[Untitled]

In recent years, considerable effort of researchers has been devoted to studying the cellular signal systems, that is, the pathways of information transfer inside the cell. A significant role in this process is played by the transport of K, Na, Ca, Mg and some other ions. In connection with this, it is interesting to study ionophores – compounds with a special molecular structure that renders them capable of carrying small ions through lipid barriers. Ionophores are stable both chemically and biologically. These compounds either contain macrocyclic structural fragments or are capable of forming such structures by means of hydrogen bonds. Macrocyclic ionophores of natural origin can be considered as prototypes of crown compounds [1]. As is known, actinomycin D forms complexes with Na analogous to those formed by crown compounds [2, 3]. The crown groups can be introduced into the structure of a DNA complexon [4], but the effect of such groups upon the antitumor activity of such complexes has not been systematically studied.
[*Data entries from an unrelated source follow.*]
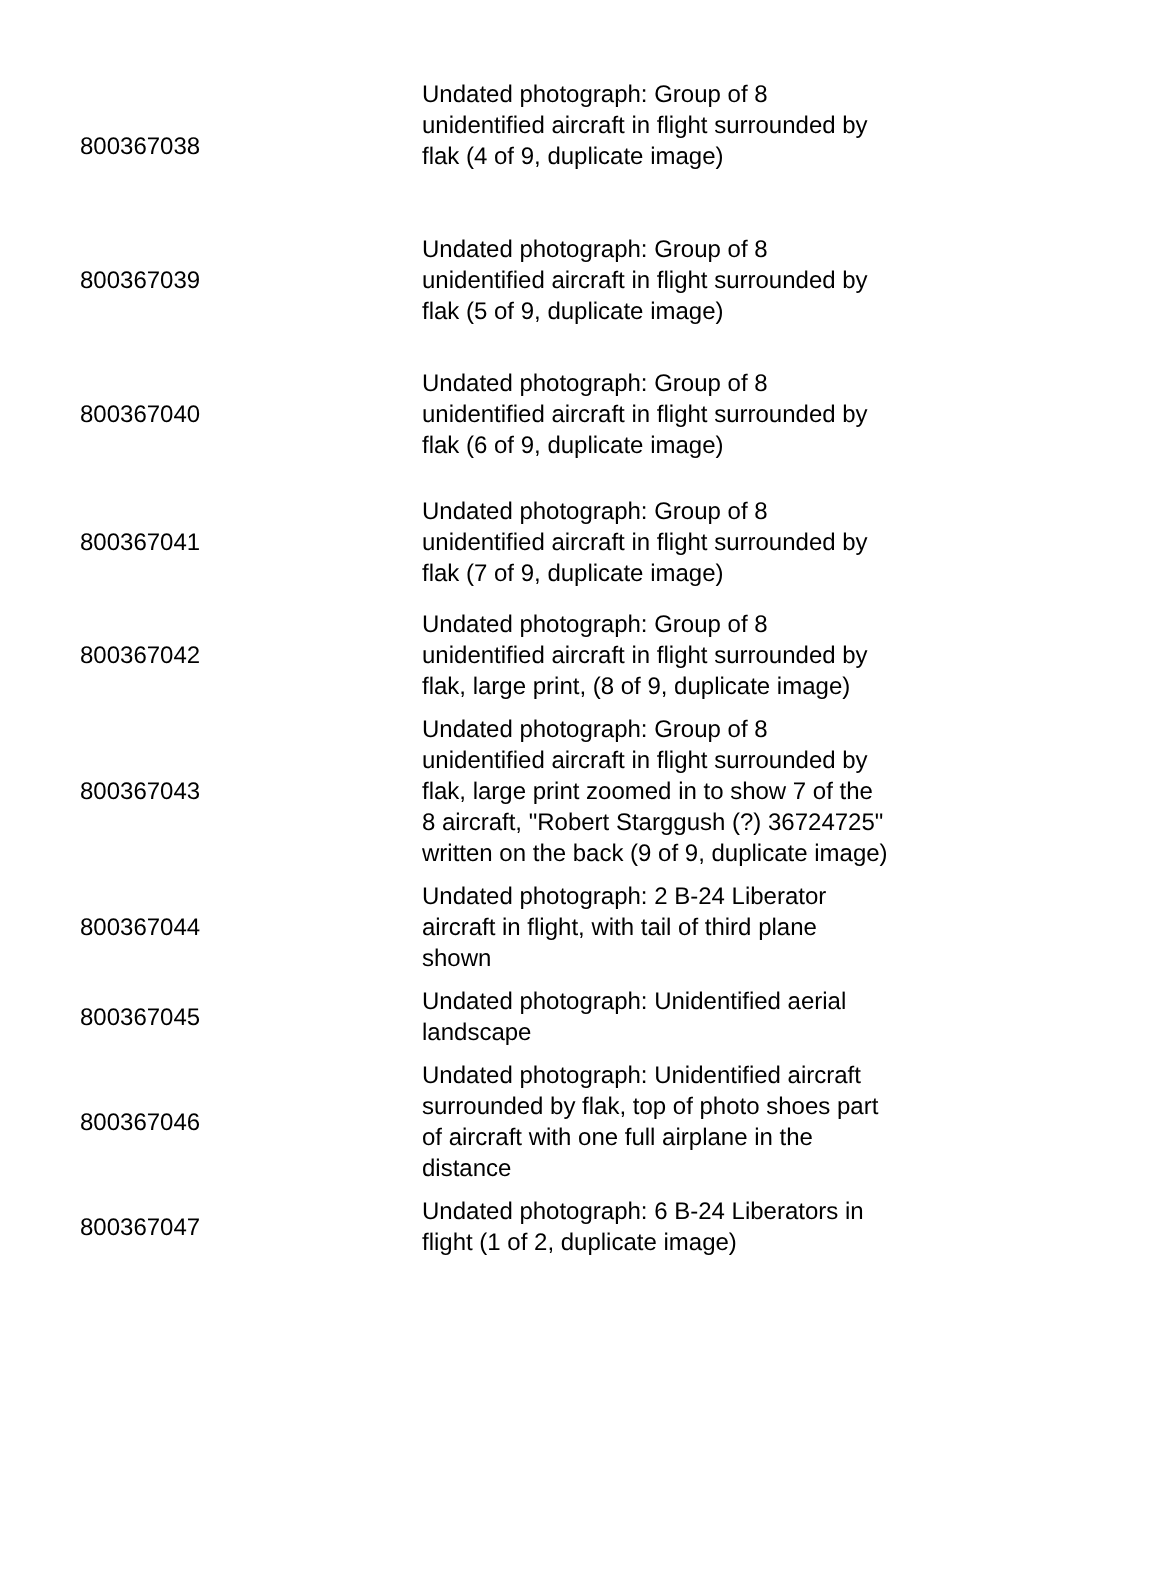| 800367038 | Undated photograph: Group of 8 unidentified aircraft in flight surrounded by flak (4 of 9, duplicate image) |
| 800367039 | Undated photograph: Group of 8 unidentified aircraft in flight surrounded by flak (5 of 9, duplicate image) |
| 800367040 | Undated photograph: Group of 8 unidentified aircraft in flight surrounded by flak (6 of 9, duplicate image) |
| 800367041 | Undated photograph: Group of 8 unidentified aircraft in flight surrounded by flak (7 of 9, duplicate image) |
| 800367042 | Undated photograph: Group of 8 unidentified aircraft in flight surrounded by flak, large print, (8 of 9, duplicate image) |
| 800367043 | Undated photograph: Group of 8 unidentified aircraft in flight surrounded by flak, large print zoomed in to show 7 of the 8 aircraft, "Robert Starggush (?) 36724725" written on the back (9 of 9, duplicate image) |
| 800367044 | Undated photograph: 2 B-24 Liberator aircraft in flight, with tail of third plane shown |
| 800367045 | Undated photograph: Unidentified aerial landscape |
| 800367046 | Undated photograph: Unidentified aircraft surrounded by flak, top of photo shoes part of aircraft with one full airplane in the distance |
| 800367047 | Undated photograph: 6 B-24 Liberators in flight (1 of 2, duplicate image) |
It was suggested that the complexation of actinomycin D with Na is related to the properties of cyclopeptide groups of this antibiotic, which are composed predominantly of N-alkylamino acids [5, 6]. We suggested that introducing crown groups free of cationoid centers into the amide groups of actinocin amides would lead to new compounds with properties close to those of actinomycin D. In this context, we have synthesized actinocin derivatives containing benzo-15-crown-5 and benzo-18-crown-6 groups attached via amide bonds. We studied both compounds with the crown fragments introduced immediately in the amide groups of actinocin diamides [7] and those in which with the fragments were separated from the amide groups by amino acid residues (glycine, -alanine, and 6-aminocaproic acid) [8]. The compounds studied were synthesized as described previously [7, 8].